The following figure shows the timeline for one possible execution of the two node graph example in the previous section. The bodies of n and m will be referred to as λn and λm, respectively. The three calls to try_put spawn three tasks; each one applies the lambda expression, λn, on one of the three input messages. Because n has unlimited concurrency, these tasks can execute concurrently if there are enough threads available. The call to g.wait_for_all() blocks until there are no tasks executing in the graph. As with other wait_for_all functions in Intel TBB, the thread that calls wait_for_all is not spinning idly during this time, but instead can join in executing other tasks from the work pool.
As each task from n finishes, it puts its output to m, since m is a successor of n.

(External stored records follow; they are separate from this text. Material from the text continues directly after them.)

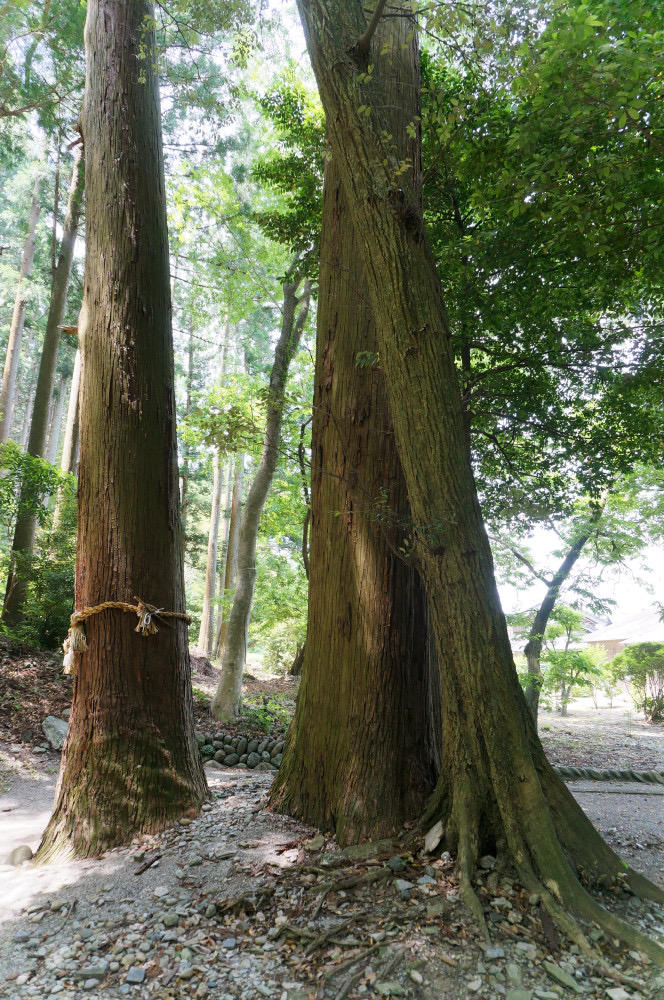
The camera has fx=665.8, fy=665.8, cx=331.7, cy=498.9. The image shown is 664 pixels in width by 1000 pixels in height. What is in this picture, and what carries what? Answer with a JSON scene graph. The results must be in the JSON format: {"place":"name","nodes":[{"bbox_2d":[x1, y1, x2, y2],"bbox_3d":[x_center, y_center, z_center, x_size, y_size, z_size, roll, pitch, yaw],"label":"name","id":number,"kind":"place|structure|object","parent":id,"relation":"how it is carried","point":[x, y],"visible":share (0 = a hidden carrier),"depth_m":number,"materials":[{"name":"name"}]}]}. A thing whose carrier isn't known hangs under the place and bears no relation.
{"place":"outdoors","nodes":[
{"label":"outdoors","id":0,"kind":"place"},
{"bbox_2d":[0,639,298,780],"label":"hillside","id":1,"kind":"structure","parent":0,"point":[49,656],"materials":[{"name":"brown soil"}]},
{"bbox_2d":[0,175,41,444],"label":"tree","id":2,"kind":"object","parent":1,"relation":"on","point":[4,396],"visible":0.77,"depth_m":16.11,"materials":[{"name":"brown wood"}]},
{"bbox_2d":[0,443,75,648],"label":"shrub","id":3,"kind":"object","parent":1,"relation":"on","point":[39,560],"visible":0.73,"depth_m":10.03,"materials":[{"name":"green plant"}]},
{"bbox_2d":[2,134,86,626],"bbox_3d":[-4.777,-3.814,11.646,1.133,12.355,1.338,1,-12,0],"label":"tree","id":4,"kind":"object","parent":1,"relation":"on","point":[20,541],"visible":0.69,"depth_m":11.10,"materials":[{"name":"brown"}]},
{"bbox_2d":[42,715,68,750],"bbox_3d":[-3.252,2.793,7.917,0.506,0.394,0.462,-10,-16,40],"label":"rock","id":5,"kind":"object","parent":1,"relation":"on","point":[60,725],"visible":0.73,"depth_m":7.76,"materials":[{"name":"grey stone"}]},
{"bbox_2d":[45,371,68,466],"bbox_3d":[-9.982,-1.582,23.832,0.808,9.636,0.881,1,-12,0],"label":"tree","id":6,"kind":"object","parent":1,"relation":"on","point":[55,429],"visible":0.33,"depth_m":23.91,"materials":[{"name":"brown wood"}]},
{"bbox_2d":[59,324,82,473],"bbox_3d":[-5.734,-2.865,15.090,0.539,11.467,0.571,1,-12,0],"label":"tree","id":7,"kind":"object","parent":1,"relation":"on","point":[66,447],"visible":0.23,"depth_m":14.79,"materials":[{"name":"brown wood"}]},
{"bbox_2d":[179,318,196,547],"bbox_3d":[-4.376,-1.043,19.535,0.557,9.924,0.596,4,-13,-16],"label":"tree","id":8,"kind":"object","parent":1,"relation":"on","point":[188,398],"visible":0.43,"depth_m":19.60,"materials":[{"name":"brown"}]},
{"bbox_2d":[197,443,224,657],"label":"tree","id":9,"kind":"object","parent":1,"relation":"on","point":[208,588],"visible":0.58,"depth_m":19.34,"materials":[{"name":"brown wood"}]},
{"bbox_2d":[218,453,245,653],"bbox_3d":[-2.855,-1.217,19.576,0.747,12.547,0.732,1,-12,0],"label":"tree","id":10,"kind":"object","parent":1,"relation":"on","point":[231,558],"visible":0.41,"depth_m":18.84,"materials":[{"name":"brown wood"}]},
{"bbox_2d":[212,272,315,719],"bbox_3d":[-0.806,-1.257,10.582,2.380,9.194,2.922,-2,-12,12],"label":"tree","id":11,"kind":"object","parent":1,"relation":"on","point":[215,703],"visible":0.94,"depth_m":10.18,"materials":[{"name":"plant"}]},
{"bbox_2d":[243,697,289,734],"bbox_3d":[-0.885,2.960,8.911,0.869,0.488,0.933,1,-12,0],"label":"plant","id":12,"kind":"object","parent":1,"relation":"on","point":[260,717],"visible":0.49,"depth_m":8.88,"materials":[{"name":"green plant"}]},
{"bbox_2d":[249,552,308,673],"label":"shrub","id":13,"kind":"object","parent":1,"relation":"on","point":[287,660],"visible":0.57,"depth_m":17.09,"materials":[{"name":"green plant"}]},
{"bbox_2d":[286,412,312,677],"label":"tree","id":14,"kind":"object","parent":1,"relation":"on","point":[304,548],"visible":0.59,"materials":[{"name":"plant"}]},
{"bbox_2d":[0,749,663,999],"label":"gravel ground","id":15,"kind":"structure","parent":0,"point":[248,787],"materials":[{"name":"grey gravel"}]},
{"bbox_2d":[6,844,33,865],"bbox_3d":[-1.992,2.276,4.238,0.185,0.132,0.199,1,-12,0],"label":"rock","id":16,"kind":"object","parent":15,"relation":"on","point":[28,852],"visible":0.83,"depth_m":4.19,"materials":[{"name":"grey stone"}]},
{"bbox_2d":[76,963,107,980],"bbox_3d":[-1.006,1.972,2.768,0.141,0.053,0.111,1,-12,0],"label":"rock","id":17,"kind":"object","parent":15,"relation":"on","point":[88,971],"visible":0.92,"depth_m":2.75,"materials":[{"name":"grey stone"}]},
{"bbox_2d":[34,0,208,862],"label":"tree","id":18,"kind":"object","parent":15,"relation":"on","point":[80,527],"visible":0.97,"depth_m":4.69,"materials":[{"name":"brown wood"}]},
{"bbox_2d":[63,599,192,674],"bbox_3d":[-1.511,1.003,4.861,0.922,0.478,0.867,1,-12,0],"label":"rope","id":19,"kind":"object","parent":18,"relation":"attached to","point":[111,605],"visible":0.78,"depth_m":4.67,"materials":[{"name":"beige"}]},
{"bbox_2d":[125,967,145,983],"bbox_3d":[-0.798,1.927,2.686,0.089,0.046,0.093,1,-12,0],"label":"rock","id":20,"kind":"object","parent":15,"relation":"on","point":[136,971],"visible":0.97,"depth_m":2.67,"materials":[{"name":"grey stone"}]},
{"bbox_2d":[134,852,163,875],"bbox_3d":[-1.145,2.276,4.152,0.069,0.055,0.286,-3,-13,16],"label":"stick","id":21,"kind":"object","parent":15,"relation":"on","point":[140,871],"visible":0.97,"depth_m":4.13,"materials":[{"name":"brown wood"}]},
{"bbox_2d":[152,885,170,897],"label":"rock","id":22,"kind":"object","parent":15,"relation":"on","point":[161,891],"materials":[{"name":"grey stone"}]},
{"bbox_2d":[161,912,179,926],"bbox_3d":[-0.795,2.068,3.272,0.090,0.059,0.090,11,-16,-39],"label":"rock","id":23,"kind":"object","parent":15,"relation":"on","point":[169,922],"visible":0.96,"depth_m":3.25,"materials":[{"name":"grey stone"}]},
{"bbox_2d":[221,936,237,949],"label":"rock","id":24,"kind":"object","parent":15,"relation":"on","point":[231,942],"visible":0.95,"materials":[{"name":"grey stone"}]},
{"bbox_2d":[194,730,286,769],"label":"stone wall","id":25,"kind":"structure","parent":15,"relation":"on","point":[219,742],"depth_m":7.66,"materials":[{"name":"grey stone"}]},
{"bbox_2d":[305,835,326,851],"bbox_3d":[-0.110,2.309,4.455,0.151,0.098,0.153,-11,-16,41],"label":"rock","id":26,"kind":"object","parent":15,"relation":"on","point":[318,844],"visible":0.96,"depth_m":4.41,"materials":[{"name":"grey stone"}]},
{"bbox_2d":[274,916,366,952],"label":"tree root","id":27,"kind":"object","parent":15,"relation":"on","point":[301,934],"visible":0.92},
{"bbox_2d":[263,8,441,842],"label":"large tree trunk","id":28,"kind":"object","parent":15,"relation":"on","point":[310,670],"visible":0.76,"materials":[{"name":"brown wood"}]},
{"bbox_2d":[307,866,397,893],"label":"tree root","id":29,"kind":"object","parent":15,"relation":"on","point":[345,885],"visible":0.94,"depth_m":3.75,"materials":[{"name":"brown wood"}]},
{"bbox_2d":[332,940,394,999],"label":"tree root","id":30,"kind":"object","parent":15,"relation":"on","point":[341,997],"visible":0.98,"depth_m":2.77,"materials":[{"name":"brown wood"}]},
{"bbox_2d":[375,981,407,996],"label":"rock","id":31,"kind":"object","parent":15,"relation":"on","point":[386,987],"visible":0.98,"depth_m":2.61,"materials":[{"name":"grey stone"}]},
{"bbox_2d":[387,856,405,870],"bbox_3d":[0.389,2.215,4.042,0.117,0.089,0.121,10,-16,-38],"label":"rock","id":32,"kind":"object","parent":15,"relation":"on","point":[395,862],"visible":0.93,"depth_m":4.00,"materials":[{"name":"grey stone"}]},
{"bbox_2d":[394,878,413,894],"bbox_3d":[0.401,2.158,3.709,0.113,0.075,0.121,8,-14,-29],"label":"rock","id":33,"kind":"object","parent":15,"relation":"on","point":[405,885],"visible":0.9,"depth_m":3.68,"materials":[{"name":"grey stone"}]},
{"bbox_2d":[424,820,444,852],"bbox_3d":[0.649,2.121,4.184,0.159,0.165,0.193,-6,-14,27],"label":"rock","id":34,"kind":"object","parent":15,"relation":"on","point":[432,834],"visible":0.91,"depth_m":4.14,"materials":[{"name":"stone"}]},
{"bbox_2d":[287,0,663,958],"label":"tree","id":35,"kind":"object","parent":15,"relation":"on","point":[546,818],"visible":0.99,"depth_m":3.83,"materials":[{"name":"plant"}]},
{"bbox_2d":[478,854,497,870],"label":"rock","id":36,"kind":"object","parent":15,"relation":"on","point":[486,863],"visible":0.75,"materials":[{"name":"grey stone"}]},
{"bbox_2d":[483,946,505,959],"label":"rock","id":37,"kind":"object","parent":15,"relation":"on","point":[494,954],"visible":0.89,"depth_m":2.93,"materials":[{"name":"grey stone"}]},
{"bbox_2d":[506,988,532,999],"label":"rock","id":38,"kind":"object","parent":15,"relation":"on","point":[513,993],"visible":1,"depth_m":2.59,"materials":[{"name":"grey stone"}]},
{"bbox_2d":[543,960,581,991],"bbox_3d":[0.978,2.015,2.804,0.100,0.058,0.197,6,-13,-24],"label":"rock","id":39,"kind":"object","parent":15,"relation":"on","point":[550,969],"visible":0.95,"depth_m":2.79,"materials":[{"name":"grey stone"}]},
{"bbox_2d":[553,765,663,782],"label":"rope","id":40,"kind":"object","parent":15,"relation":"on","point":[649,777],"visible":0.81,"depth_m":7.42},
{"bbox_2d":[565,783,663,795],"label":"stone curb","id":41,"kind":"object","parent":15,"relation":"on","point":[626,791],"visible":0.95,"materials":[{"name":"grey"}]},
{"bbox_2d":[604,986,631,999],"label":"rock","id":42,"kind":"object","parent":15,"relation":"on","point":[614,995],"visible":0.99,"depth_m":2.64,"materials":[{"name":"stone"}]},
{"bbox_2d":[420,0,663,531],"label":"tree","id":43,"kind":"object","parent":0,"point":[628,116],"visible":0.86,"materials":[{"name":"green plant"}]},
{"bbox_2d":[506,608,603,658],"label":"building","id":44,"kind":"structure","parent":0,"point":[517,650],"depth_m":30.41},
{"bbox_2d":[496,509,663,626],"label":"sky","id":45,"kind":"structure","parent":0,"point":[626,562],"materials":[{"name":"white"}]},
{"bbox_2d":[537,699,663,769],"label":"dirt ground","id":46,"kind":"structure","parent":0,"point":[558,719],"materials":[{"name":"beige soil"}]},
{"bbox_2d":[521,508,601,728],"bbox_3d":[3.540,1.392,10.346,2.539,4.603,1.801,-3,-13,16],"label":"tree","id":47,"kind":"object","parent":46,"relation":"on","point":[541,615],"visible":0.67,"depth_m":10.30,"materials":[{"name":"plant"}]},
{"bbox_2d":[533,606,605,719],"bbox_3d":[5.498,3.937,16.030,2.190,2.656,2.201,10,-15,-36],"label":"small tree","id":48,"kind":"object","parent":46,"relation":"on","point":[577,660],"visible":0.82,"depth_m":15.78,"materials":[{"name":"green plant"}]},
{"bbox_2d":[607,641,663,721],"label":"shrub","id":49,"kind":"object","parent":46,"relation":"on","point":[622,656],"visible":0.97,"depth_m":14.96,"materials":[{"name":"green plant"}]},
{"bbox_2d":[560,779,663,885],"label":"gravel path","id":50,"kind":"structure","parent":0,"point":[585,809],"materials":[{"name":"grey gravel"}]},
{"bbox_2d":[581,607,663,660],"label":"building","id":51,"kind":"structure","parent":0,"point":[618,646],"depth_m":28.33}
]}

Unlike node n, m has been constructed with a concurrency limit of 1 and therefore does not spawn all tasks immediately. Instead, it sequentially spawns tasks to execute its body, λm, on the messages in the order that they arrive. When all tasks are complete, the call to wait_for_all returns.
All execution in the flow graph happens asynchronously. The calls to try_put return control to the calling thread quickly, after either immediately spawning a task or buffering the message being passed. Likewise, the body tasks execute the lambda expressions and then put the result to any successor nodes. Only the call to wait_for_all blocks, as it should, and even in this case the calling thread may be used to execute tasks from the Intel TBB work pool while it is waiting.
The above timeline shows the sequence when there are enough threads to execute all of the tasks that can be executed in parallel. If there are fewer threads, some spawned tasks will need to wait until a thread is available to execute them.